AIM OF THE TASK —
Exactly as written, return the entries below, minus any pictures.

PROVIDED RECORDS —

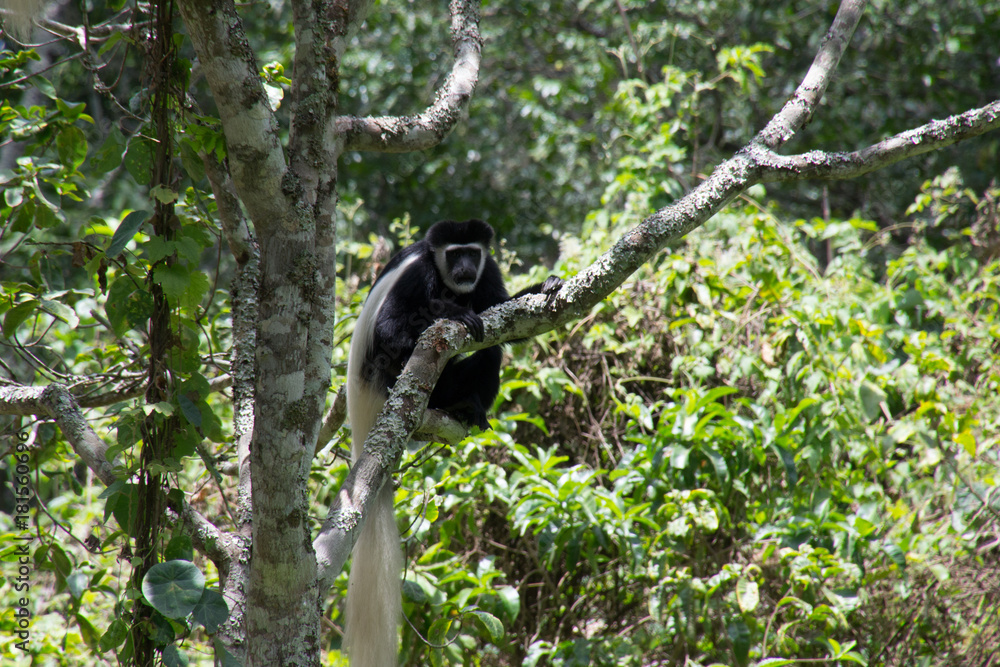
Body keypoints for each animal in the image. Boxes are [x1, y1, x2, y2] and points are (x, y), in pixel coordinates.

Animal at [344, 218, 562, 666]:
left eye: (472, 253)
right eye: (454, 253)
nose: (464, 269)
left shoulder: (488, 269)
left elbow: (502, 309)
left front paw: (547, 284)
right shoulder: (417, 276)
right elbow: (390, 327)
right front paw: (455, 313)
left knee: (491, 354)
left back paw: (468, 410)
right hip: (390, 377)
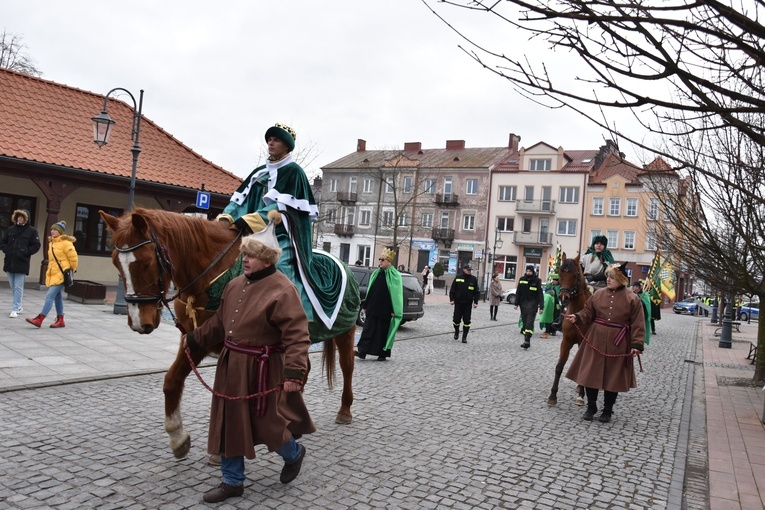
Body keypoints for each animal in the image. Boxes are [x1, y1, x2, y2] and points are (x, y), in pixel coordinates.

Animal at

FINISHED TASK —
Body keypoints for each animal in the image. Boxes are [x1, y1, x2, y2] and points are (x, y), in pixel coordinates.

Animal at [344, 218, 562, 666]:
left eye: (472, 253)
right eye: (454, 253)
nose: (464, 269)
left shoulder: (488, 269)
left elbow: (502, 309)
left front paw: (547, 284)
right shoulder: (417, 276)
right elbow: (390, 327)
right front paw: (455, 313)
left knee: (491, 354)
left back paw: (468, 410)
right hip: (390, 377)
Body keypoints for each animal in the image. Boxes are [x1, y1, x2, y2] and points are (x, y), in pixel coordinates.

Animal at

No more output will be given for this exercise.